Охрипнув и иссякнув, Шлос заверил хозяев, что так дело не оставит, а сообщит в полицию, и у катерника и мерзкой супруги его будут большие неприятности: уж в это вы мне можете поверить. На этом и расстались. Про коня Доброго Шлос, по счастью, не спросил… Надо бы избавиться от жеребца, решила Феврония. И чем скорее, тем лучше.

Феврония не простила Шлосу – щенок заморский! – безобразной сцены. На следующий день она опять пошла к квартальному и сделала официальное заявление. Тайное общество, господин офицер. Вообразите, тайная секта свила гнездо в ее хозяйстве, осквернила своим присутствием добропорядочный дом. Называют себя вольными каменщиками. Большинство из них – немцы. Какие у них цели, один Господь знает. Врут промеж себя, что истину ищут, а я так понимаю, что они замышляют недоброе. Что недоброе? А заговор составляют против матушки государыни, вот что. Один из них – немец фон Шлос, не постеснялся мне прямо в лицо говорить про государыню оскорбительные речи.

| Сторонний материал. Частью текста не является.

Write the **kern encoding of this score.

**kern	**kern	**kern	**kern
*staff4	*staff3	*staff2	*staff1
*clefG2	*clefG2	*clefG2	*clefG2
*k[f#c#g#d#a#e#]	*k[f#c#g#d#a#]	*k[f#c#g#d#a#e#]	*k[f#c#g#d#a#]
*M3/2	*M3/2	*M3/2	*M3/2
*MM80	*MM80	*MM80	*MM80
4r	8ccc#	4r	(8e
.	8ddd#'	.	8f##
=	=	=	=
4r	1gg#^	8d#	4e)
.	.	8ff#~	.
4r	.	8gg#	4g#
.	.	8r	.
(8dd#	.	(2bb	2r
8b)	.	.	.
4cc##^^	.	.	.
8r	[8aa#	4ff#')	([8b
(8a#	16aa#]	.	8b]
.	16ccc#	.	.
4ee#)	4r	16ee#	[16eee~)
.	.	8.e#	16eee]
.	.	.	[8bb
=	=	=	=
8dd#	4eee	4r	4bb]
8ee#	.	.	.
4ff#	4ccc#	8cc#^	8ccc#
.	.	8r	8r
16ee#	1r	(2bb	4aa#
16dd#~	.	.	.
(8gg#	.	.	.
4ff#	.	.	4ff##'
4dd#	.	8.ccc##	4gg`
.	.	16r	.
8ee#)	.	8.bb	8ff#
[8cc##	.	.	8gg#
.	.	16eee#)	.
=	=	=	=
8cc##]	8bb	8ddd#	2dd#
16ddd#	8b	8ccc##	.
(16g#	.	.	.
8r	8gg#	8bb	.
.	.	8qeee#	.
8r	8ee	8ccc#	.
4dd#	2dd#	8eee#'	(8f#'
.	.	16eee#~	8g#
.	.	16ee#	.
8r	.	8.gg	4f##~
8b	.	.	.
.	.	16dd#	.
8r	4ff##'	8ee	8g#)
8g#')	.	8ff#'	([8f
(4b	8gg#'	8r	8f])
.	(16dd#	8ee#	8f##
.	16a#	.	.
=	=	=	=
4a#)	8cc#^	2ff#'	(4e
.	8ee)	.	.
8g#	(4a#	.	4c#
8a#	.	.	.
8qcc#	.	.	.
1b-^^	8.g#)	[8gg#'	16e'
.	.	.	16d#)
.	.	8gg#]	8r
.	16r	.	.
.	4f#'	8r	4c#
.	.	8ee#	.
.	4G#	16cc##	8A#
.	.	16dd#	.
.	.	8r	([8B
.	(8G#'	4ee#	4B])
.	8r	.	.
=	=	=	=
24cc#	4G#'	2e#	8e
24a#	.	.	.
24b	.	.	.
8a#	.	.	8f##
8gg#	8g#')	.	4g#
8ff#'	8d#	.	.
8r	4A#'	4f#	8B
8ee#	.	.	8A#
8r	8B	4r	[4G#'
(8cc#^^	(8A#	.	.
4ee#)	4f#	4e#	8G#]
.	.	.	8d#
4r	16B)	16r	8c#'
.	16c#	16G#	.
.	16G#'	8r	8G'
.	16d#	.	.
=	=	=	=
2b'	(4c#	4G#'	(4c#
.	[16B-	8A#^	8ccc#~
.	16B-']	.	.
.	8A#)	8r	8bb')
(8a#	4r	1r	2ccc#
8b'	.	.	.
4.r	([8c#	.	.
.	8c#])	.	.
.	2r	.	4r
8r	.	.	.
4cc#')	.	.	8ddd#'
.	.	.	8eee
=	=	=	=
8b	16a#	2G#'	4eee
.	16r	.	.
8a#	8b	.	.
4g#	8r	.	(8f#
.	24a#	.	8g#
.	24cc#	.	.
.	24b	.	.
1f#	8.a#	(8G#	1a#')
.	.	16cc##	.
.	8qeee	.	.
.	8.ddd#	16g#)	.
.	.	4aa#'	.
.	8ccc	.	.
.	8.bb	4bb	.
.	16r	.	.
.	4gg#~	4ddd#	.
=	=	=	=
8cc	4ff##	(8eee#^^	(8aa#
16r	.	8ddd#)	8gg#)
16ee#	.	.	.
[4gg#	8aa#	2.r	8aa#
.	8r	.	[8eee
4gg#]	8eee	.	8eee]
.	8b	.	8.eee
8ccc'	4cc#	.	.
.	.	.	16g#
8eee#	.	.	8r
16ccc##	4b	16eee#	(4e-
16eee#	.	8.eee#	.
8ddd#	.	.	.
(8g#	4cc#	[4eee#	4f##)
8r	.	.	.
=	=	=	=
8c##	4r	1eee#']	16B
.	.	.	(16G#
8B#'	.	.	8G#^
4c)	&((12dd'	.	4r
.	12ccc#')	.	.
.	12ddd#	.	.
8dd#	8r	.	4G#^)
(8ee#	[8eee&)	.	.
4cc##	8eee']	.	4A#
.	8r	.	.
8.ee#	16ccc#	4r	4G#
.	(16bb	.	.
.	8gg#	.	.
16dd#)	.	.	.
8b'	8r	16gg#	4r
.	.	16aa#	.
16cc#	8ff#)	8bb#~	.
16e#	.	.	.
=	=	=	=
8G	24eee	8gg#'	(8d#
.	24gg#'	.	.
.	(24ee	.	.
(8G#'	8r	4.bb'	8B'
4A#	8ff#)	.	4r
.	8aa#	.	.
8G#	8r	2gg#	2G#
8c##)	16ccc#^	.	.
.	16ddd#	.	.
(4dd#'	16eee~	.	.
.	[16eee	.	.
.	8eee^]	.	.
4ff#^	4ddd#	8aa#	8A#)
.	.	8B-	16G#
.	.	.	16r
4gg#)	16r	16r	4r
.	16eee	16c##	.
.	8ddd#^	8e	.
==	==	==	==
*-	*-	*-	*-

– Так вы же говорили, что Шлос пропал. Нашелся, значит?

– Никак нет. Не нашелся. На его место другой явился и стал орать, что он настоящий Шлос и есть, а тот, который пропал, есть подложный. Но не в этом дело. Масоны – опасные люди. И все что-то шепчутся, выведывают. Проверить бы надо. Нет, господин офицер. Сама я писать не буду. Читать умею, а пишу плохо. Вы изложите все своими словами на бумаге, а я подпишу. То есть крест поставлю.